Collect every line of the records below that contains the word "layout".

→ **Data for this task**:

--- --- ---

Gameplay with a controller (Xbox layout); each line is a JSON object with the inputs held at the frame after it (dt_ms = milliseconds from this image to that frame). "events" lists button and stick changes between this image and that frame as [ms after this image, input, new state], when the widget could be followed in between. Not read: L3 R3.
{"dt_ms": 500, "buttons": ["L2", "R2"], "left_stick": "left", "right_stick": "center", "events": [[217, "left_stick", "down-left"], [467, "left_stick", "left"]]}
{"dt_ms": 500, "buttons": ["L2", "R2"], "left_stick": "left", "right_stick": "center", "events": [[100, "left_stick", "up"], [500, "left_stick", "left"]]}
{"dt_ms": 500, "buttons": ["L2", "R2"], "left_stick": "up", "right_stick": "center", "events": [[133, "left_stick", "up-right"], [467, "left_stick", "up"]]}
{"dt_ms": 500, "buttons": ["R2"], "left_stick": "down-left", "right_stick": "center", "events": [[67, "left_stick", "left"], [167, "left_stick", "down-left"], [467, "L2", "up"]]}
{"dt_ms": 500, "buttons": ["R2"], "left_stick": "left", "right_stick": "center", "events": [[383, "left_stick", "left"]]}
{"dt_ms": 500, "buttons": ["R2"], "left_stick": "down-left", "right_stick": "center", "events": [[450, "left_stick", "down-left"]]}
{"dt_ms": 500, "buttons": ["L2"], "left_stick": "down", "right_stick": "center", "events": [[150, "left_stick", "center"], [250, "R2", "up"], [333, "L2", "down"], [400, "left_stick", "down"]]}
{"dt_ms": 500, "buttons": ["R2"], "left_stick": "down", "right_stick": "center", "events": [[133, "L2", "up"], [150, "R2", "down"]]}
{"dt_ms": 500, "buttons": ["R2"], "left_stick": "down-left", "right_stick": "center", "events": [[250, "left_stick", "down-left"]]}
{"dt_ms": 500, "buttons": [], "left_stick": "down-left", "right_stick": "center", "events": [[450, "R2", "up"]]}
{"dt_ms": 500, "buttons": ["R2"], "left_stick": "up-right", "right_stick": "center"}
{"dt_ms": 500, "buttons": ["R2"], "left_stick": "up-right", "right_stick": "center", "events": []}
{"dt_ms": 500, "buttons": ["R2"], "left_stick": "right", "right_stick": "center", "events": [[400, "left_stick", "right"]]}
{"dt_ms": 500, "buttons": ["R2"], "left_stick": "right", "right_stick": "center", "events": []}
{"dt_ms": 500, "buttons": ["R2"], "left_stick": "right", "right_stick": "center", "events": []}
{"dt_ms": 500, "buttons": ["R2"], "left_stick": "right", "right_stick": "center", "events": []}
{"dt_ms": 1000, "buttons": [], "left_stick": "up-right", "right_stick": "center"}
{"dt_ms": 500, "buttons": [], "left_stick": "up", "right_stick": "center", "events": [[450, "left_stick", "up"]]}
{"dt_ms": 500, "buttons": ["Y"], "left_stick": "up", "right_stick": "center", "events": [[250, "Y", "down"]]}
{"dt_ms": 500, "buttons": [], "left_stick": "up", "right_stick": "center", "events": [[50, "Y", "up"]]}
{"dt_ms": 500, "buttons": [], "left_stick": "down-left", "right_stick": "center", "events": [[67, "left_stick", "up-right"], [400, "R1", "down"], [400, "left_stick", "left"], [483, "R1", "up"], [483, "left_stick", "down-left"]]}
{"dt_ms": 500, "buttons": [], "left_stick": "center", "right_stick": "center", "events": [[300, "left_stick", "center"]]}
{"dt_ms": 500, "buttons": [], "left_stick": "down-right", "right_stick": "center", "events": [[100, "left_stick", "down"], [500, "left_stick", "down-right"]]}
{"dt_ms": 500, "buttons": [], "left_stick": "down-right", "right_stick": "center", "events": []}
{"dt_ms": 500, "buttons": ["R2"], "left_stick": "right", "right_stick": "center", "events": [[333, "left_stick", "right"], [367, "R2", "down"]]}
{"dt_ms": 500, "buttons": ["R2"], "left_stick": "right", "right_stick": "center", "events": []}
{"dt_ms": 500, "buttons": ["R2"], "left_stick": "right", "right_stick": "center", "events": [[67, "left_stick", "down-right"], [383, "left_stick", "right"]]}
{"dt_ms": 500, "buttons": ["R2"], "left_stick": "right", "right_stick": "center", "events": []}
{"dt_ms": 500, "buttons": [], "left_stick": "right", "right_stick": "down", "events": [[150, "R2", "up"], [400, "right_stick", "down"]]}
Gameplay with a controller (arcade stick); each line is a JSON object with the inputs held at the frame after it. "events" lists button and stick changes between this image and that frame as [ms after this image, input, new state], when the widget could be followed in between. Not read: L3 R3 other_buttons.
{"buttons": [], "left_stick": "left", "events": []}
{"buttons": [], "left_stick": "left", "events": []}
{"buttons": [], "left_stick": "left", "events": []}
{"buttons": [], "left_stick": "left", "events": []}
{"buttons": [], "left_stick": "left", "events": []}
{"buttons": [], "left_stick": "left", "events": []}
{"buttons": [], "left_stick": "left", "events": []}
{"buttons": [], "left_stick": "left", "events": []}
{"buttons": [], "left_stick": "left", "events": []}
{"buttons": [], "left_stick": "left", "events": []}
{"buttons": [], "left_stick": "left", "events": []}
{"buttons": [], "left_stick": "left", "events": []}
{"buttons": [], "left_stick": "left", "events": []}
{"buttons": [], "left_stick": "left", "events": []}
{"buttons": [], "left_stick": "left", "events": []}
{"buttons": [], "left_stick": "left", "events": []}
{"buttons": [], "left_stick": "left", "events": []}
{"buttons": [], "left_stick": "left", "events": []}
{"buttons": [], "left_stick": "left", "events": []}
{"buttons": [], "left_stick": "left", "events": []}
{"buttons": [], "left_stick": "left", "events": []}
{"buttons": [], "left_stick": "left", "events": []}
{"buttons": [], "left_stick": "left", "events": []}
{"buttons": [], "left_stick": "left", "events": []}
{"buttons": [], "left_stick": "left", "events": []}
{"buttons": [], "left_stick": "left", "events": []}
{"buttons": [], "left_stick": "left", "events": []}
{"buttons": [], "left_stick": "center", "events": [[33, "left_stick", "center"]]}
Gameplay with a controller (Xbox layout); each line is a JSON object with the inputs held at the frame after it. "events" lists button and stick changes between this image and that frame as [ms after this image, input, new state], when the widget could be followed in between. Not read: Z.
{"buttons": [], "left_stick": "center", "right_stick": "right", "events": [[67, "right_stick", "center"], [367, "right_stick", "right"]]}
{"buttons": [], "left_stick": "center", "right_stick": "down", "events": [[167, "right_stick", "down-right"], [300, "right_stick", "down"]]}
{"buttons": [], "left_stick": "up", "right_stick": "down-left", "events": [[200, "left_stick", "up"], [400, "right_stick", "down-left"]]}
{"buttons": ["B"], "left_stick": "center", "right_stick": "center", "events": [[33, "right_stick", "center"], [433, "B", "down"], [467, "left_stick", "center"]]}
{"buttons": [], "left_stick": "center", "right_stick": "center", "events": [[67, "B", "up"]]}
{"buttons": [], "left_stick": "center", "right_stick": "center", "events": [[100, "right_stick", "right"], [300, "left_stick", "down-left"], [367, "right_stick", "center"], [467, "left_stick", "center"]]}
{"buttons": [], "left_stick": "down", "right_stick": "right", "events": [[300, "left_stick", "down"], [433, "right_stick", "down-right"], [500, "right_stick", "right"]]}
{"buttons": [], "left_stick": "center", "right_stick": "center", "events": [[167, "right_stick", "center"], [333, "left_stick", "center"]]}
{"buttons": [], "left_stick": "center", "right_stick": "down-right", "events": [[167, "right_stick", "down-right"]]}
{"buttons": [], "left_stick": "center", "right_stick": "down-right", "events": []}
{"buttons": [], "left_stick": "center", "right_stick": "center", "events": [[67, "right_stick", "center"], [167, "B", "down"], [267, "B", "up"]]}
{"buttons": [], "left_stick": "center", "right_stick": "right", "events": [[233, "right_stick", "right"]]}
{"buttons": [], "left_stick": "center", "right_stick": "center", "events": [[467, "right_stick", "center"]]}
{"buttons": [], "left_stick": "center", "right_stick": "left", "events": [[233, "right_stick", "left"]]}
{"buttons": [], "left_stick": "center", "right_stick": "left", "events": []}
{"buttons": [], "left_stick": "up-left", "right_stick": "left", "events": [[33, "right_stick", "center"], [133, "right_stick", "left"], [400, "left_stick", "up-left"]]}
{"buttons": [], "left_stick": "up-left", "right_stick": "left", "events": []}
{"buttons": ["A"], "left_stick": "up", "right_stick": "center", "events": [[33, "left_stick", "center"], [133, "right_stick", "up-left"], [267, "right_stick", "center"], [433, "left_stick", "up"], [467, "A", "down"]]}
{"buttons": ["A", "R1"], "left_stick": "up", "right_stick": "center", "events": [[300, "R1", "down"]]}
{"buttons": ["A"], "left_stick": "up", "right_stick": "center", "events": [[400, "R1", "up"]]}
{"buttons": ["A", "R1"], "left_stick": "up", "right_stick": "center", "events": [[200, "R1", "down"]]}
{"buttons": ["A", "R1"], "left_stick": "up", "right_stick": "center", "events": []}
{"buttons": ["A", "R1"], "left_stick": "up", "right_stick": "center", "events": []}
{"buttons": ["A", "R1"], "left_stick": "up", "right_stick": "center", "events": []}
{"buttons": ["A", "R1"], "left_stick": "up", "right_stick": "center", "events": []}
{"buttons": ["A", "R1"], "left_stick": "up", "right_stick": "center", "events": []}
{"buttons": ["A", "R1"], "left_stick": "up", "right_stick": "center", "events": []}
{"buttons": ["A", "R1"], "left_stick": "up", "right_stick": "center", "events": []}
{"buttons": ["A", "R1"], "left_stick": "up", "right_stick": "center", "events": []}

--- --- ---

→ **Solution to this exercise**:
Gameplay with a controller (Xbox layout); each line is a JSON object with the inputs held at the frame after it (dt_ms = milliseconds from this image to that frame). "events" lists button and stick changes between this image and that frame as [ms after this image, input, new state], when the widget could be followed in between. Not read: L3 R3.
Gameplay with a controller (Xbox layout); each line is a JSON object with the inputs held at the frame after it. "events" lists button and stick changes between this image and that frame as [ms after this image, input, new state], when the widget could be followed in between. Not read: Z.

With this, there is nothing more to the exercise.